EXTRACT:
Bursting out of the gate with a mix of heavenly synths and spellbinding rhythms, ‘Plainsong’ is the perfect opener for an album as singular as Disintegration. Setting the tone for the next hour, ‘Plainsong’ feels lively and strangely gloomy at the same time, giving an early indication of what listeners are in for.
Despite being one of the most hypnotic songs on an album full of hypnotic material, ‘Plainsong’ is little more than an intro to the album as a whole. It’s a fantastic intro, but when judged on its own merits, it fails to rise to the same heights as some of the more fully fleshed out songs.
Even at their darkest, The Cure could still get people up and dancing. That was part of their appeal: when you listened closely, Smith’s lyrics and themes could often be depressing, but on the surface, The Cure still made intoxicating dancefloor hits.
‘Disintegration’ is so elastic and entrancing that you can almost forgive it for being a meandering eight-minute track. Almost. The truth is that this is usually where fatigue starts to set in as the album approaches the one hour mark, and although the spiral of sounds that make up the song are quite enthralling, ‘Disintegration’ would likely be at least a little bit better if it was subjected to a bit of editing.
8. ‘Fascination Street’
In a parallel universe, ‘Fascination Street’ is the major hit single that launches Disintegration into the mainstream. Brooding and moody yet upbeat and catchy, the song was the first single issued from the album when Elektra Records declined to release the UK single ‘Lullaby.
‘Fascination Street’ includes a bassline that is highly reminiscent of ‘Lullaby’, but all of the creepy whispers and pizzicato string plucks are replaced with psychedelic soundscapes and quasi-industrial keyboard effects. Although only a minor hit in the US, ‘Fascination Street’ is probably the best distillation of Disintegration as a whole into one song.
About as close to Pornography-era doom and gloom as Disintegration gets, ‘Closedown’ is another track that often gets lost in the shuffle due to being stuck between ‘Pictures of You’ and ‘Lovesong’. That’s a shame, considering how ‘Closedown’ is just as captivating as any of the album’s best-known songs, even if it doesn’t have the same hit potential.

DATA FOR REVIEW:

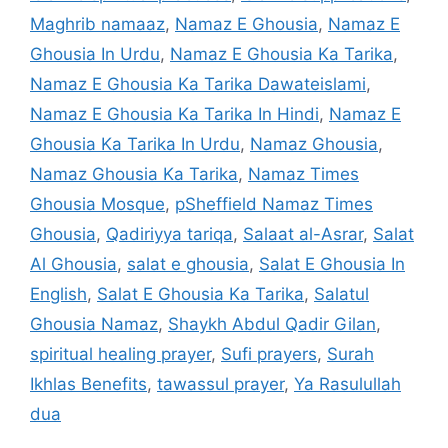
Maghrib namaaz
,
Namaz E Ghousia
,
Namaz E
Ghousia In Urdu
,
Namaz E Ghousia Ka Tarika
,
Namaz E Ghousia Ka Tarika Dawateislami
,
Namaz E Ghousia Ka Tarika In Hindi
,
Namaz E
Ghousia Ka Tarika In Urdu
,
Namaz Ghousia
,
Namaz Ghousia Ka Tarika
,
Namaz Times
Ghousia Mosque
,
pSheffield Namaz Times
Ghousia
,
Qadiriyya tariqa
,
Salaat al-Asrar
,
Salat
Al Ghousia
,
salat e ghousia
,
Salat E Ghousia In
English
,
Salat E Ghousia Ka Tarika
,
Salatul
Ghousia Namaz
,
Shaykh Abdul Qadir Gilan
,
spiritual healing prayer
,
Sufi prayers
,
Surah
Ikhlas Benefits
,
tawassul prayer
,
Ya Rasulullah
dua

QUESTIONS:
A: List every song title that the Disintegration review mentions.
B: Continue the review of the Disintegration album from the point where it stops.

RESULTS:
A: 'Plainsong', 'Disintegration', 'Fascination Street', 'Lullaby', 'Closedown', 'Pictures of You', 'Lovesong'

B:
With a mix of tribal drums, hooky keyboard lines, and a surprisingly lush arrangement, ‘Closedown’ is a four-minute push and pull between beauty and grime. The only part of the song that is left wanting is Smith, who does very little singing on the track. While that’s an intentional choice that makes ‘Closedown’ wide open and sparse, it also keeps the song from being top-tier material.
6. ‘Prayers for Rain’
The Cure had evolved into their most hard-hitting incarnation by the time Disintegration was being recorded. The minimal participation of keyboardist Lol Tolhurst notwithstanding, guitarist Pearl Thompson, drummer Boris Williams, and new keyboardist Roger O’Donnell were now fully integrated into the lineup, giving the group an expanded set of top quality musicians to bring Smith’s songs to life.
‘Prayers for Rain’ finds all five active band members in perfect sync with each other, ebbing and flowing with the kind of ease that can only be chalked up to expert levels of chemistry. An extra edge of aggression brings ‘Prayers for Rain’ to desolate heights, making it a depressing yet highly affecting track that’s just waiting to get lost in.
5. ‘The Same Deep Waters As You’
Smith purposefully wanted Disintegration to represent a return to the more morose and sombre side of The Cure that had been cast aside during the mid-’80s. Once again dragged into a depressed state of mind, Smith wanted the rest of the world to experience the depths that he was swimming through at the time.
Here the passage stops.